Kombinowałem z różnymi lampkami, jedną , dwiema a nawet trzema ale efekt
był zawsze beznadziejny. Dopiero zakup świetlówki dającej ciepłe światło, kilka
kawałków płyty HDF oraz wkrętów do drewna rozwiązało mój problem.
Świetlówka zamocowana jest na płycie hdf o grubości 3 mm. Powoduje to, że
płyta się trochę wygina gdy całość wysunięta jest na maxa ale grubość ta
podyktowana była tym, że będzie ona również używana - ta świetlówka - w
moim nowym stanowisku do malowania i innych prac, które z konieczności
musi być demontowalne, tzn musi umieć zniknąć szybciej niż się pojawiło a
dlaczego to chyba nie muszę wyjaśniać bo wyjaśnia to poniższe zdjęcie.
Grubsza płyta nie wchodzi pomiędzy okap i szafkę. Gdyby nie to, sklejka 5 lub
10 mm dałaby bardzo sztywną konstrukcję, choć ta obecna jeszcze nie spadła
mi na głowę ale funkcjonuje dopiero od wczoraj. Ten kawałek kartonu z przodu
powoduje, że podczas pracy nie widać świetlówki więc nic człeka nie oślepia.

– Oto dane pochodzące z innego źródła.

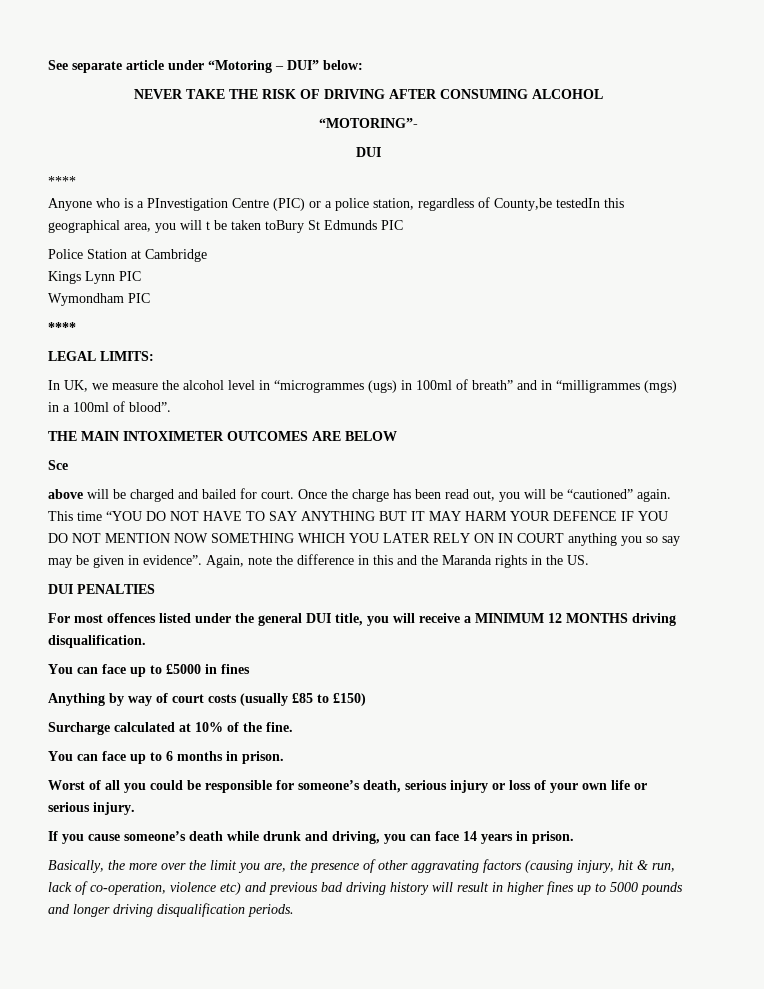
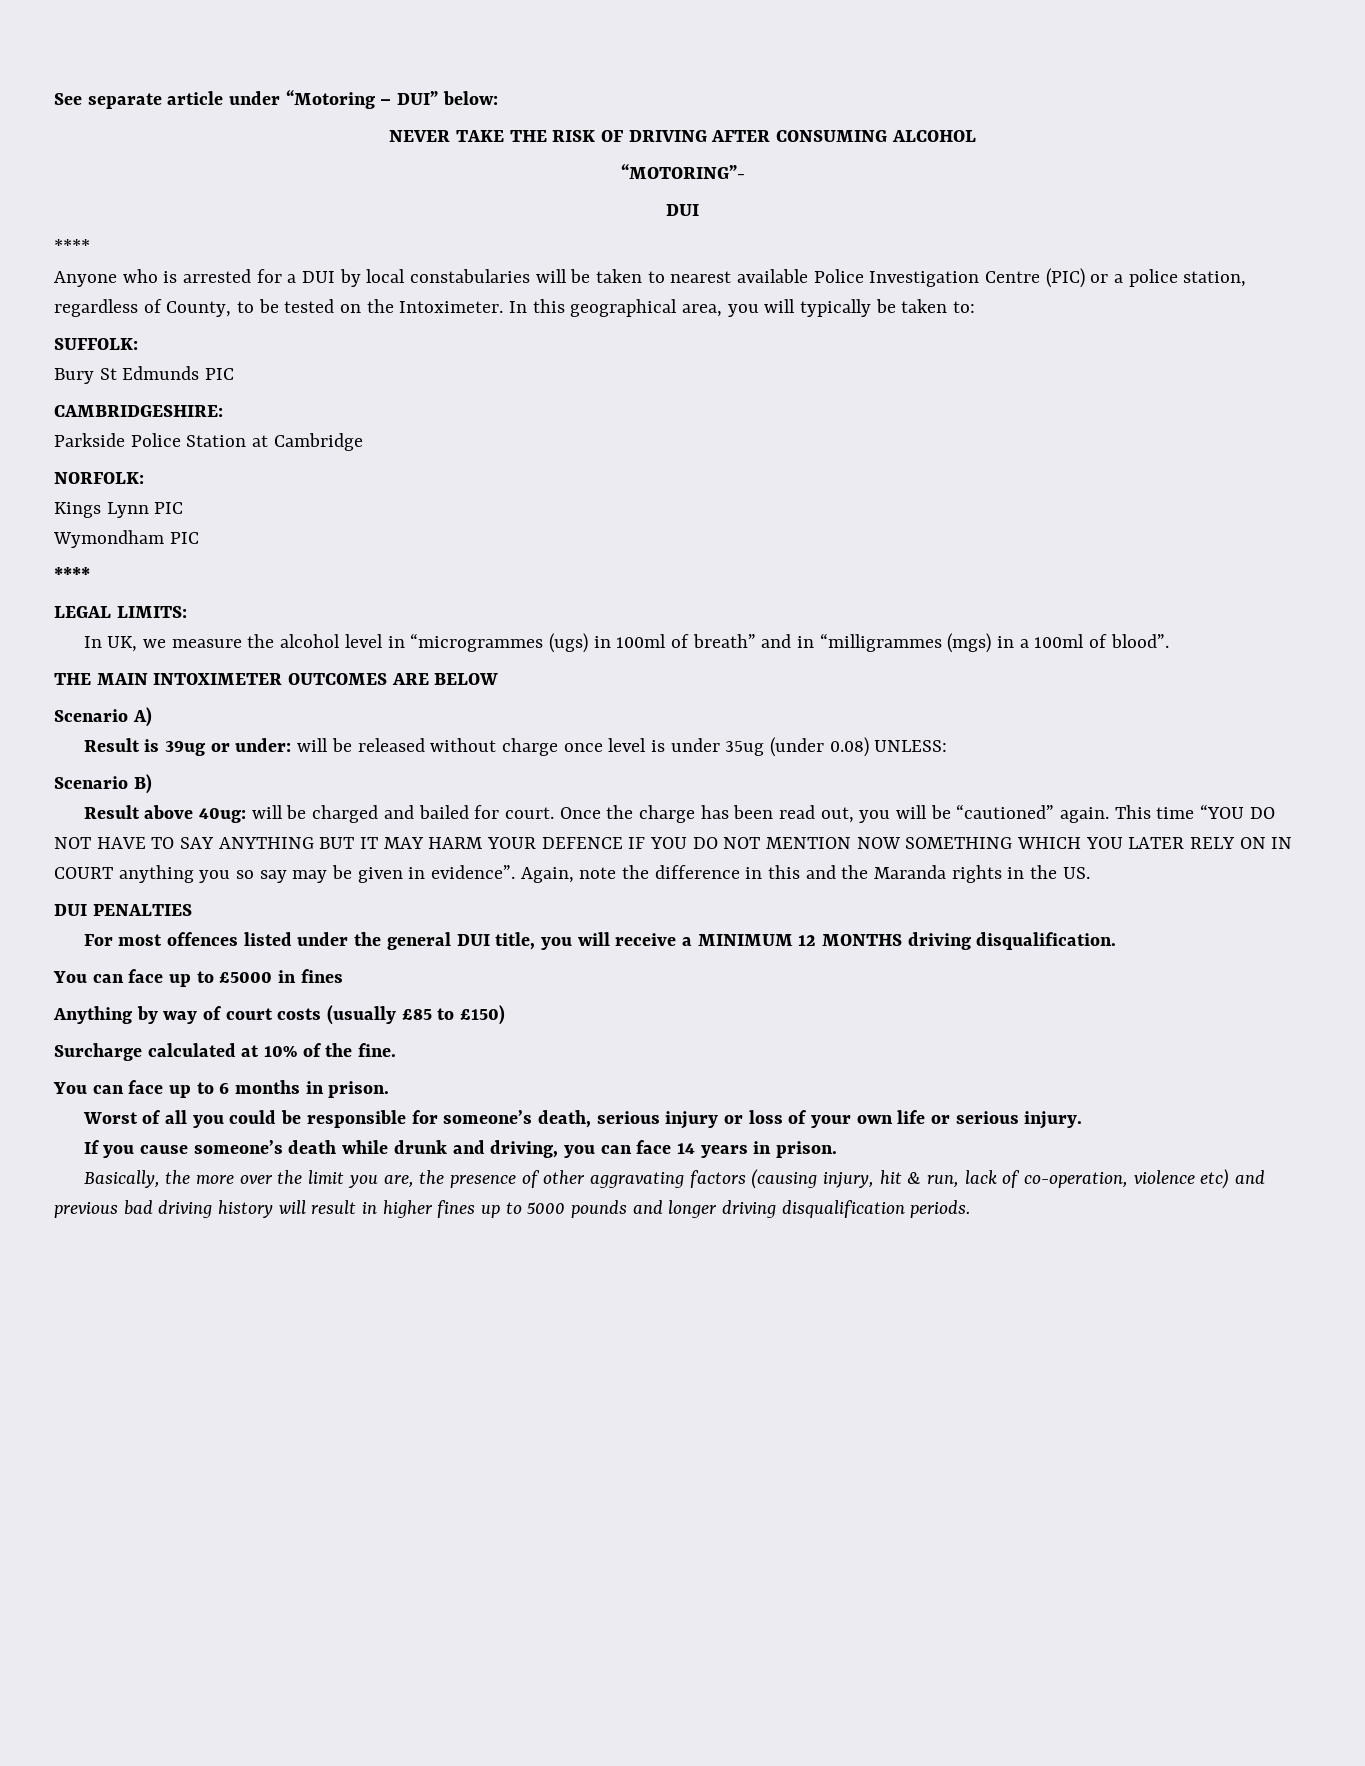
[137,198,228,211] a PInvestigation -> [183,269,980,287] arrested for a DUI by local constabularies will be taken to nearest available Police Investigation
[494,198,600,211] County,be testedIn -> [166,299,528,317] County, to be tested on the Intoximeter. In
[206,220,304,233] t be taken toBury -> [800,299,976,317] [54,338,138,350] [54,368,94,384] typically be taken to: // SUFFOLK: // Bury
(403, 225) none -> [54,405,223,417] [54,433,125,447] CAMBRIDGESHIRE: // Parkside
(207, 255) none -> [54,472,144,484] // NORFOLK:
[48,460,68,470] [48,489,83,499] Sce // above -> [54,707,152,727] [83,737,948,757] [54,774,152,794] [83,805,247,823] Scenario A) // Result is 39ug or under: will be released without charge once level is under 35ug (under 0.08) UNLESS: // Scenario B) // Result above 40ug:

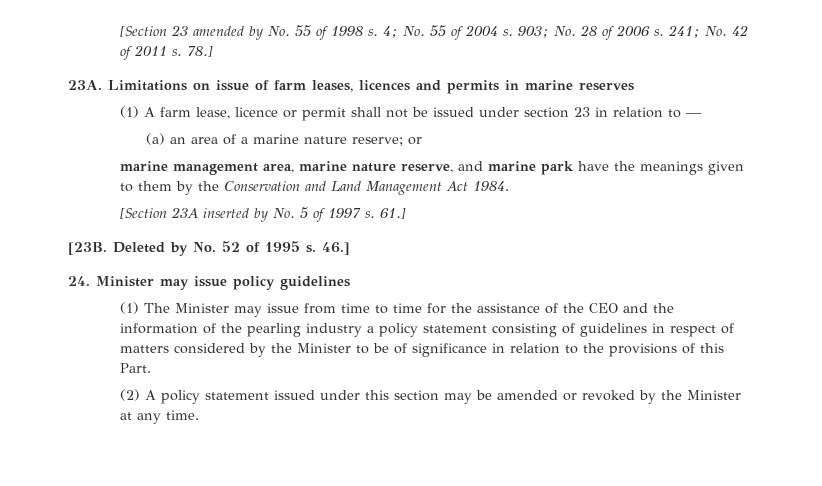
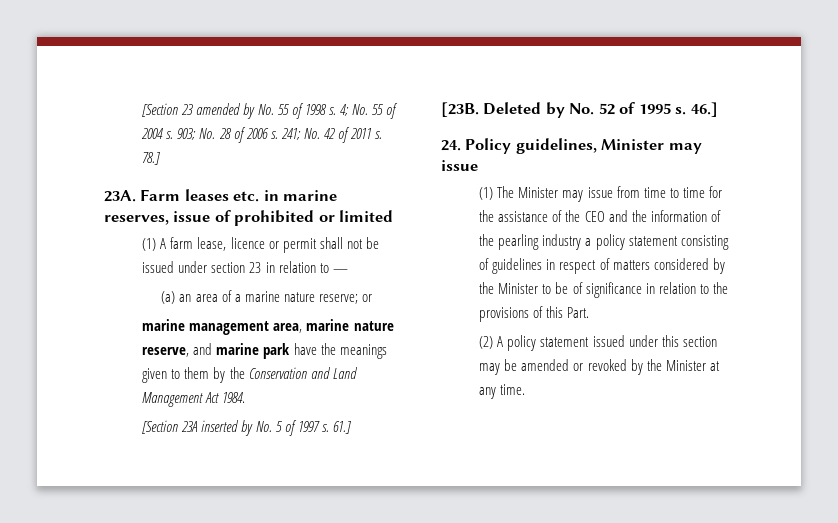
[108,80,634,94] Limitations on issue of farm leases, licences and permits in marine reserves -> [140,189,338,202] [104,210,394,226] Farm leases etc. in marine reserves, issue of prohibited or limited
[96,276,350,290] Minister may issue policy guidelines -> [465,138,702,154] [441,160,478,171] Policy guidelines, Minister may issue

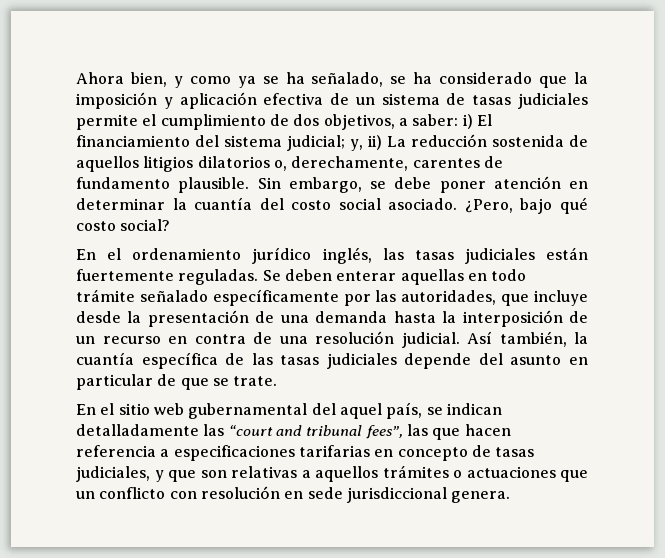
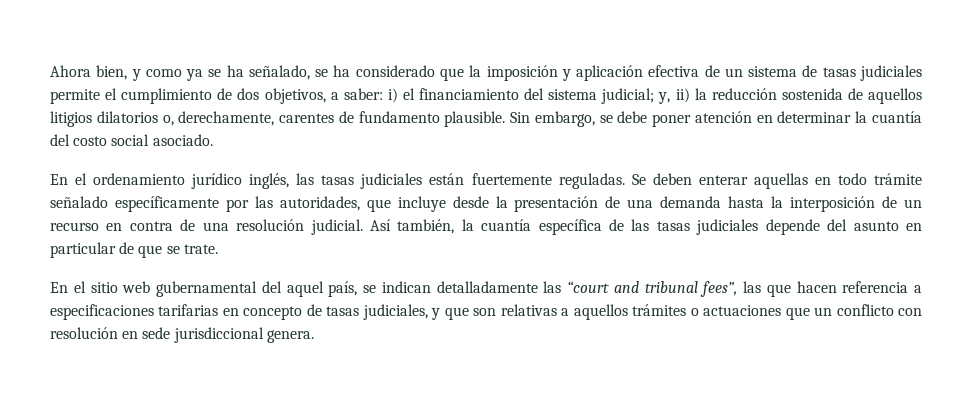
[476,114,492,126] El -> [402,88,415,100] el
[387,136,406,147] La -> [694,88,707,100] la
[464,197,588,214] [76,219,171,231] ¿Pero, bajo qué costo social? -> (213, 140) none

Przed przykręceniem prowadnicy do półki dodałem jeszcze podkładkę z kartonu
1 mm aby nie było to pasowanie o zerowym luzie. Mogłem chyba użyć czegoś
cieńszego bo ma to lekkie luzy które w niczym nie przeszkadzają ale dla
pewności wsuwam pomiędzy prowadnicę a płytę ze świetlówką kawałki
kartonu.
Cały ten patent był możliwy chyba tylko dlatego że zostałem eksmitowany z
mojej poprzedniej graciarni i przeniosłem się do dużo mniejszego pomieszczenia
za to z biurkiem z nadstawką. Czyli potwierdza się że nie ma tego złego co by
na dobre nie wyszło. Gdyby nie to, musiałbym skonstruować jakiś stojak na
świetlówkę. Naprawdę polecam ten sposób na oświetlenie. Światło pada z
góry, oświetla jednolicie obszar o szerokości około 100 cm. Nie ma
wkurzających cieni, które pojawiały się gdy miałem ustawione 2 lampki. Same
zalety.
No i na sam koniec jeszcze krótka prezentacja nowego nabytku
przeznaczonego do prezentacji modeli. Witryna z IKEI o nazwie której chyba
nie potrafię wymówić choć kiedyś gościłem rodowitych szwedów ale tylko
przez 2 dni.
Pracuję jeszcze nad oświetleniem i uszczelnieniem przeciwpyłowym.
Się rozpisałem.
Do zobaczenia za rok.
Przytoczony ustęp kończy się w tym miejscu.